Wiring

About a week ago I was watching the newest episode of the Walking Dead. Even if you’ve never seen the show, you may know it’s a show that features zombies. But I maintain part of what makes the show compelling is the zombies are really only a vehicle for dynamic character development and story telling.

The walking dead is really a show about human nature with zombie window dressing.

This particular episode was no exception; spending the majority of the episode mapping out the backstory of one of the main characters. There was a moment during the episode when one character was describing his view of killing; that it isn’t natural.

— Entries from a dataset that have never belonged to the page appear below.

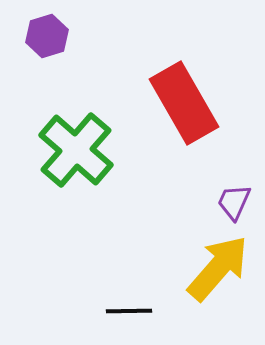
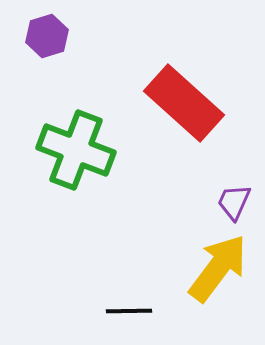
red rectangle: rotated 18 degrees counterclockwise
green cross: rotated 20 degrees counterclockwise
yellow arrow: rotated 4 degrees counterclockwise
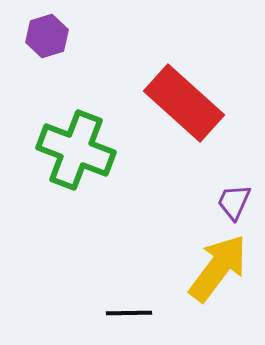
black line: moved 2 px down
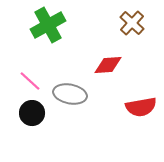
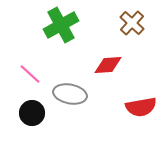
green cross: moved 13 px right
pink line: moved 7 px up
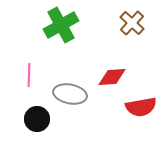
red diamond: moved 4 px right, 12 px down
pink line: moved 1 px left, 1 px down; rotated 50 degrees clockwise
black circle: moved 5 px right, 6 px down
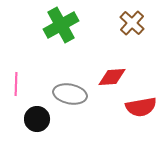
pink line: moved 13 px left, 9 px down
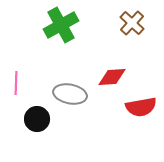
pink line: moved 1 px up
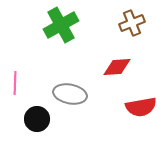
brown cross: rotated 25 degrees clockwise
red diamond: moved 5 px right, 10 px up
pink line: moved 1 px left
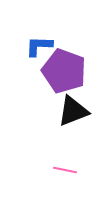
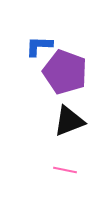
purple pentagon: moved 1 px right, 1 px down
black triangle: moved 4 px left, 10 px down
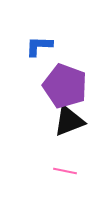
purple pentagon: moved 14 px down
pink line: moved 1 px down
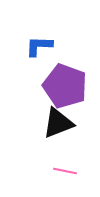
black triangle: moved 11 px left, 2 px down
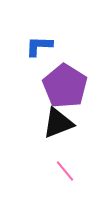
purple pentagon: rotated 12 degrees clockwise
pink line: rotated 40 degrees clockwise
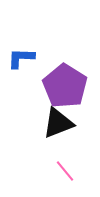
blue L-shape: moved 18 px left, 12 px down
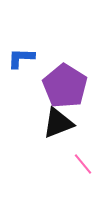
pink line: moved 18 px right, 7 px up
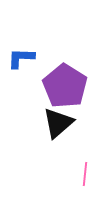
black triangle: rotated 20 degrees counterclockwise
pink line: moved 2 px right, 10 px down; rotated 45 degrees clockwise
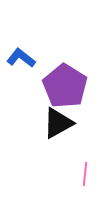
blue L-shape: rotated 36 degrees clockwise
black triangle: rotated 12 degrees clockwise
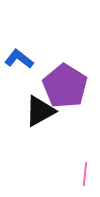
blue L-shape: moved 2 px left, 1 px down
black triangle: moved 18 px left, 12 px up
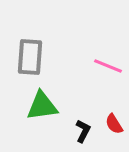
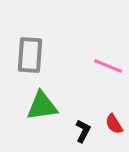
gray rectangle: moved 2 px up
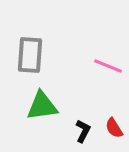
red semicircle: moved 4 px down
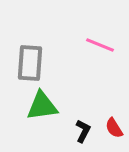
gray rectangle: moved 8 px down
pink line: moved 8 px left, 21 px up
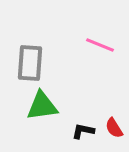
black L-shape: rotated 105 degrees counterclockwise
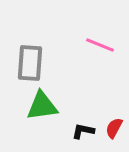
red semicircle: rotated 60 degrees clockwise
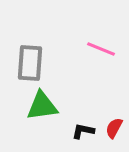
pink line: moved 1 px right, 4 px down
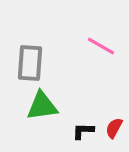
pink line: moved 3 px up; rotated 8 degrees clockwise
black L-shape: rotated 10 degrees counterclockwise
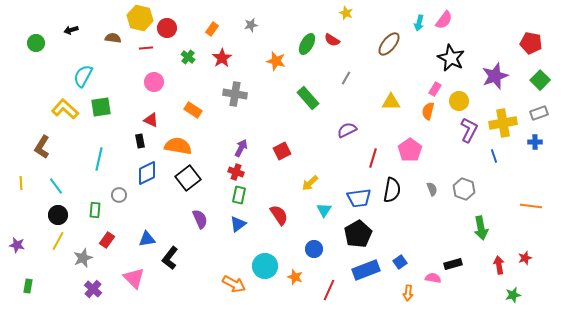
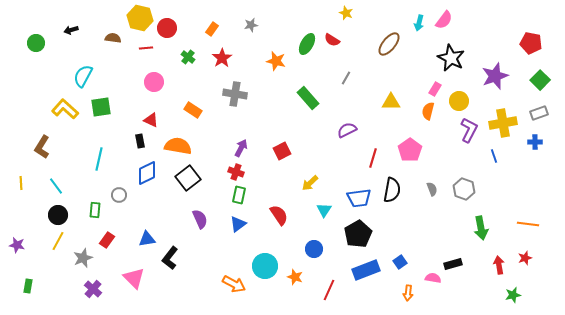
orange line at (531, 206): moved 3 px left, 18 px down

He told the main character how soldiers came back from war with PTSD because all that killing and horror wasn’t natural for humans. That we’re wired for connection and not to kill.

Which made me think about another show I love, Breaking Bad, and what made that show so great.

Breaking Bad, in my humble opinion, is a study in sin.

Walter White, the main character of Breaking Bad, begins the series as not just a mild-mannered guy, but a pushover. He’s one of the nicest men you’ll ever know, to a fault.

Yet, over the course of the series, he transforms into one of the meanest, seemingly soulless men. He uses people to make sure he gets what he wants and when using them isn’t an option, he kills them as a man would move pawns in order to win a game of chess.

Part of what I adore about the show is it takes a key element of Lutheran theology, that is we’re all sinners and capable of doing the worst.

Which brings me back to the Walking Dead – because that notion of theology that says we’re all capable of doing the worst, that we’re all sinners, doesn’t jive with the idea that we’re not wired to kill. One posits that we’re naturally good and bad things happen when we do what we shouldn’t and the other states that it’s part of our human condition to do bad things. That in effect we are wired somehow to be bad.

They appear to be at odds with one another – but I think they are both right. We are simul justus et peccator – simultaneously saint and sinner. We are both good and evil. We aren’t wired to kill each other and yet still have the capability to do that.

All of us.

And that’s what makes grace and mercy so darn wonderful.